In the beginning I led the few who remained, primarily seniors, in a circle around the church for the outdoor procession on the Feast of Our Lord’s Body and Blood. In the intervening years the gyre has widened to include the waterfront dock where we celebrate benediction on an elaborate altar before returning to the church to conclude the procession. Many families now participate, including many of the children, who now number at last count to be at least 77. This number is constantly growing as many of our mothers continue to bear offspring beyond the socially acceptable number of 2.1.

Those who march have the will to fight for and spread the faith, first to their own children. Their will to engage in battle is predicated upon the Traditional Latin Mass which they attend exclusively. This has been the seed of rebirth and new growth in the parish.

The many who no longer form their lives around the faith have lost hope in eternal life, the most devastating crisis possible for the human person. Without Christian faith, the West will fail. The death throes have begun in the disorder and iconoclasm of the forces of darkness and unbelief in places like Minneapolis and Seattle, where Christian faith has largely been thrown off as restricting chains.

The same anti-Christian forces that intimidated the so-called conservative justices into including sodomy under the protection of a 1964 civil rights law have openly used fear and intimidation to advance their evil cause. The laws of the land are falling under fear of threats to the families even of the standard bearers of supreme justice.

When the forces of evil have thrown off the weapons of light in His word and sacraments, they resort to physical violence to impose their will. This is the violence visited by the same forces on our cities and who are demanding the eradication of policing, which will be the last obstruction to their conquest.

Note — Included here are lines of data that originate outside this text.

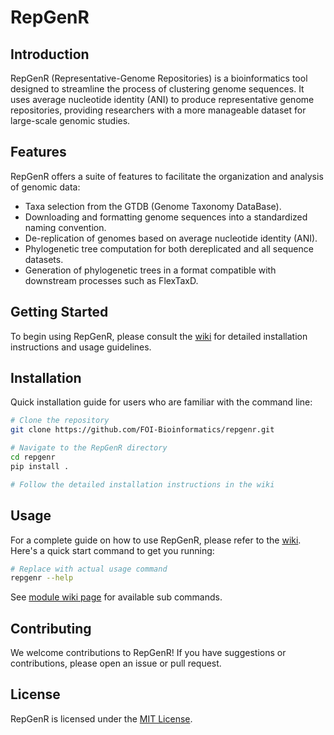 # RepGenR

## Introduction
RepGenR (Representative-Genome Repositories) is a bioinformatics tool designed to streamline the process of clustering genome sequences. It uses average nucleotide identity (ANI) to produce representative genome repositories, providing researchers with a more manageable dataset for large-scale genomic studies.

## Features
RepGenR offers a suite of features to facilitate the organization and analysis of genomic data:

- Taxa selection from the GTDB (Genome Taxonomy DataBase).
- Downloading and formatting genome sequences into a standardized naming convention.
- De-replication of genomes based on average nucleotide identity (ANI).
- Phylogenetic tree computation for both dereplicated and all sequence datasets.
- Generation of phylogenetic trees in a format compatible with downstream processes such as FlexTaxD.

## Getting Started
To begin using RepGenR, please consult the [wiki](https://github.com/FOI-Bioinformatics/repgenr/wiki) for detailed installation instructions and usage guidelines.

## Installation
Quick installation guide for users who are familiar with the command line:

```bash
# Clone the repository
git clone https://github.com/FOI-Bioinformatics/repgenr.git

# Navigate to the RepGenR directory
cd repgenr
pip install .

# Follow the detailed installation instructions in the wiki
```
## Usage
For a complete guide on how to use RepGenR, please refer to the [wiki](https://github.com/FOI-Bioinformatics/repgenr/wiki). Here's a quick start command to get you running:

```bash
# Replace with actual usage command
repgenr --help
```
See [module wiki page](https://github.com/FOI-Bioinformatics/repgenr/wiki/2.-Modules) for available sub commands.

## Contributing
We welcome contributions to RepGenR! If you have suggestions or contributions, please open an issue or pull request.

## License
RepGenR is licensed under the [MIT License](LICENSE).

The disorder of intimidation and physical violence is the last and most effective weapon of the anarchist forces of destruction.

Laws are a threat to the Godless whose lack of creed makes every act acceptable. In their base calculus, wants trump needs and duties. These are the anarchists of the CHOP zone in Seattle where BLM protesters have established a Muslim-style “no go” zone, as now seen in many European cities. A brave black woman evangelist named Bevelyn Beatty preached to the mob there, urging them to reject Joe Biden as he is no friend to blacks. It’s unlikely she got through to them, however.

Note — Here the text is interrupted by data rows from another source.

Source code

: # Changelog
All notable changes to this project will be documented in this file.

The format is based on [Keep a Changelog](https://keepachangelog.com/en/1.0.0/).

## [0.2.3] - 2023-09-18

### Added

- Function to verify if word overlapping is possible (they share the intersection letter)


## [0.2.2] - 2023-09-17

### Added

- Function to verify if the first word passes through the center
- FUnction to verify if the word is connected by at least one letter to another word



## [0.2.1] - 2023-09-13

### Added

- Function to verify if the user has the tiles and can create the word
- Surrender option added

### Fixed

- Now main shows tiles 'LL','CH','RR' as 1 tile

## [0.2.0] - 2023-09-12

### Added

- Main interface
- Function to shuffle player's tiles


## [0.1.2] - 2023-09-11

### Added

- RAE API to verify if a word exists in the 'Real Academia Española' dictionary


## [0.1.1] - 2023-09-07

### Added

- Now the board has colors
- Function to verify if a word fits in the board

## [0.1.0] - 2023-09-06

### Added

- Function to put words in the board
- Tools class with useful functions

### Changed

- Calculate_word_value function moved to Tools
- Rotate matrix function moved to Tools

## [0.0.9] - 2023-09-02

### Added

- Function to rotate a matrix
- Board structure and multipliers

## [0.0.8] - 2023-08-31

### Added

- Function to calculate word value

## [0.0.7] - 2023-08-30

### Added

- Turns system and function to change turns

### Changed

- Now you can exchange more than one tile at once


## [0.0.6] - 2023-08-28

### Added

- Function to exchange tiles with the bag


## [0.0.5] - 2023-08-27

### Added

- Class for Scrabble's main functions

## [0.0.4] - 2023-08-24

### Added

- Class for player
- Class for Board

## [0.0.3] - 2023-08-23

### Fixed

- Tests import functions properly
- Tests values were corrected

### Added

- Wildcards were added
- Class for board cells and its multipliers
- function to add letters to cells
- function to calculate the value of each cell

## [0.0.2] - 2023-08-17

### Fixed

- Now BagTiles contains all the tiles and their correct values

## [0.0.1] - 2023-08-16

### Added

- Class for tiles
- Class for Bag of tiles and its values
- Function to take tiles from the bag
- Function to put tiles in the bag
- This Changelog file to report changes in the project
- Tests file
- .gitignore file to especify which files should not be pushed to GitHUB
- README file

Within our parishes, abuses in the name of Vatican II “ecumenism” took the evangelical zeal out of the Catholic Church mission. As increasing numbers become unbelievers a remnant will be left to carry the faith onward.

The Church and the family have already experimented with retreating within the walls of the monastery under the COVID shutdown. Families stayed home and ordered in what they needed beyond the necessities obtained on limited authorized trips to some, though not all, stores. Home-schooling and teleworking increased the sense of social distancing from the storms beyond the four walls, as well as the threatening virus.

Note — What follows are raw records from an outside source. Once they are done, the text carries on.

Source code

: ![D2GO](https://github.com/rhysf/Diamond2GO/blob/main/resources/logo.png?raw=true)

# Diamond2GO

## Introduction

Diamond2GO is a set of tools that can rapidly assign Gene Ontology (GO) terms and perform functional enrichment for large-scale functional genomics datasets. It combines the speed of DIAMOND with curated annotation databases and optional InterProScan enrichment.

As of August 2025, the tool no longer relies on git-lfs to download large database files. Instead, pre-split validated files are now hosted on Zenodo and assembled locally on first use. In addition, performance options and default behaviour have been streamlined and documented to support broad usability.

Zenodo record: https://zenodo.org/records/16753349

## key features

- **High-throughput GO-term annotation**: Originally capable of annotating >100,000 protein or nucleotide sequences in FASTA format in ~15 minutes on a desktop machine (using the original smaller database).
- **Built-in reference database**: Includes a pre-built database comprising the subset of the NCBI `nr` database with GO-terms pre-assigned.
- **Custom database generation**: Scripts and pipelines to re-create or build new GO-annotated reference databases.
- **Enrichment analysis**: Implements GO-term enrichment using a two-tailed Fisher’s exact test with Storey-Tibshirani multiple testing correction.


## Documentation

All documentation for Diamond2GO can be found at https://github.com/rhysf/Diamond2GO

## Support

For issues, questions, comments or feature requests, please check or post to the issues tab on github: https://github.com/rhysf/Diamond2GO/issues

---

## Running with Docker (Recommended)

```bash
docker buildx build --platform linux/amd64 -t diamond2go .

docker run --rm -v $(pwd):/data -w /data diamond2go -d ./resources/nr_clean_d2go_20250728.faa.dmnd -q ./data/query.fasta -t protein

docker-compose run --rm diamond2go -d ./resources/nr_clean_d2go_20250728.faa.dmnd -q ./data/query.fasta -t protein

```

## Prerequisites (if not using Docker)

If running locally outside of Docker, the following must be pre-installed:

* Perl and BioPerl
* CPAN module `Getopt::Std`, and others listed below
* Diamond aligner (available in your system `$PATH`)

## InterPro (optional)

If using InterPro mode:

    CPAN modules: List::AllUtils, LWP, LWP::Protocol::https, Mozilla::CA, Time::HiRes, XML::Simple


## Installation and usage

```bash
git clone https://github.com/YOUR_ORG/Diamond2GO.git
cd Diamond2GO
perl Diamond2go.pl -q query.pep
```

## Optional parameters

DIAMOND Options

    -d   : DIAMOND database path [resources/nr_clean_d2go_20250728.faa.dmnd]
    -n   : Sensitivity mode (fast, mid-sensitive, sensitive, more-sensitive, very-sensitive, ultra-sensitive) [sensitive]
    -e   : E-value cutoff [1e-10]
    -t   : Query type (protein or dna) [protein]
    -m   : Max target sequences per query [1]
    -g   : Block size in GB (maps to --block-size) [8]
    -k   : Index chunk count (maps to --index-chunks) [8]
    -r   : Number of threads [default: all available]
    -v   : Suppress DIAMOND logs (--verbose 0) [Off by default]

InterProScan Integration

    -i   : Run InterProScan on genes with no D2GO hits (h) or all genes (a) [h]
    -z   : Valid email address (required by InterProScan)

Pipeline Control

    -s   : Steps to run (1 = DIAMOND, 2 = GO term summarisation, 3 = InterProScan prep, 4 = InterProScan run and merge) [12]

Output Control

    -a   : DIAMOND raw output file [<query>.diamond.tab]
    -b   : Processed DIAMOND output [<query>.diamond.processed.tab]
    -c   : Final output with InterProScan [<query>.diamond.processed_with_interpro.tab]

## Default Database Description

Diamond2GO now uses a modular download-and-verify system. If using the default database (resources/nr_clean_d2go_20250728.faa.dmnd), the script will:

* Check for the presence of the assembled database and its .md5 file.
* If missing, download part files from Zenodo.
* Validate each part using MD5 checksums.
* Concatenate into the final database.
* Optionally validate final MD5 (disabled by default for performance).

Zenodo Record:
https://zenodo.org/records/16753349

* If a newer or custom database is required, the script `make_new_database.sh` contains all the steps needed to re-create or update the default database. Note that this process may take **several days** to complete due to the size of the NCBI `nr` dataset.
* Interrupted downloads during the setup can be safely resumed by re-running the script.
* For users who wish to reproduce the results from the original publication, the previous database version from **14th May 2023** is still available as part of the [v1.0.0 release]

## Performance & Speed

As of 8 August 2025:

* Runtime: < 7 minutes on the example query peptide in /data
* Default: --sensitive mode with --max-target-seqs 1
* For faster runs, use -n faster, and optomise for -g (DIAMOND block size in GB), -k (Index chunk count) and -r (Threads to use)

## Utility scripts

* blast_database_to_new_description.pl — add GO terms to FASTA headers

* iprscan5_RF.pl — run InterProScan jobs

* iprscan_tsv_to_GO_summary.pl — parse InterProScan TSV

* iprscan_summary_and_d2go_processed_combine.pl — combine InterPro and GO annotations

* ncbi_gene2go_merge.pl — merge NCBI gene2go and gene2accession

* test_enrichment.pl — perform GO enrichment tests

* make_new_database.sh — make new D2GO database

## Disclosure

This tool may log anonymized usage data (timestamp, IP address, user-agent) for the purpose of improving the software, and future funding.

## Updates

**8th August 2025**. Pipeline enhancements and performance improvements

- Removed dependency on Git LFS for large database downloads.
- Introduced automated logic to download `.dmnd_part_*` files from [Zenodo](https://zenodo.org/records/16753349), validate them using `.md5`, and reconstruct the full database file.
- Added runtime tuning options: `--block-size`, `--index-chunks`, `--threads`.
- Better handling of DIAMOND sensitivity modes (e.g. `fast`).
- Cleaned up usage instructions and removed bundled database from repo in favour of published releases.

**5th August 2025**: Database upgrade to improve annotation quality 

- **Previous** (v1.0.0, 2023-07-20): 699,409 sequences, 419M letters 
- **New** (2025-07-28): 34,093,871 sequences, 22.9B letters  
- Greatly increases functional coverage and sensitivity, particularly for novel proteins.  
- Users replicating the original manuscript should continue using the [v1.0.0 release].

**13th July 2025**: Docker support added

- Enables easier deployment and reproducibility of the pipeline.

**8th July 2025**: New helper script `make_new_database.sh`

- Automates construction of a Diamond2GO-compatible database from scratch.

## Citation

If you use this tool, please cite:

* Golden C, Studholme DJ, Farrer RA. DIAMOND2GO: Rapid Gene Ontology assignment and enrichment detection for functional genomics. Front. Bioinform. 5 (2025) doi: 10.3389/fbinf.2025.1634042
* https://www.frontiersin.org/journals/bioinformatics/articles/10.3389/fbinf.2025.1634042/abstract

The Church on the other hand shut down too much in some instances, preventing any and all access to sacraments as well as corporate worship, even in danger of death in a most extreme and misguided zeal for complying with social strictures.

When vandals took over Europe, the Christians retreated behind monastery walls. We now have a choice before us. The family may have to indeed retreat more and more within the walls of the home, a kind of monastery akin to COVID life, with increasingly fewer forays into the outside world minimally for work, food, or medical needs.

The Church must shake off the false “ecumenical” malaise that imposes a kind of indifference to unbelief. No, like the annual Corpus Christi procession, the Church must take up the arms of the word in traditional sacraments, Scripture, and the prayer of the Mass, and advance like Christopher Columbus once again to claim new lands for Christ and His Kingdom.

No greater or more necessary gift can be conferred upon the darkness and disorder of the modern world than saving the light and grace of Christ the Truth.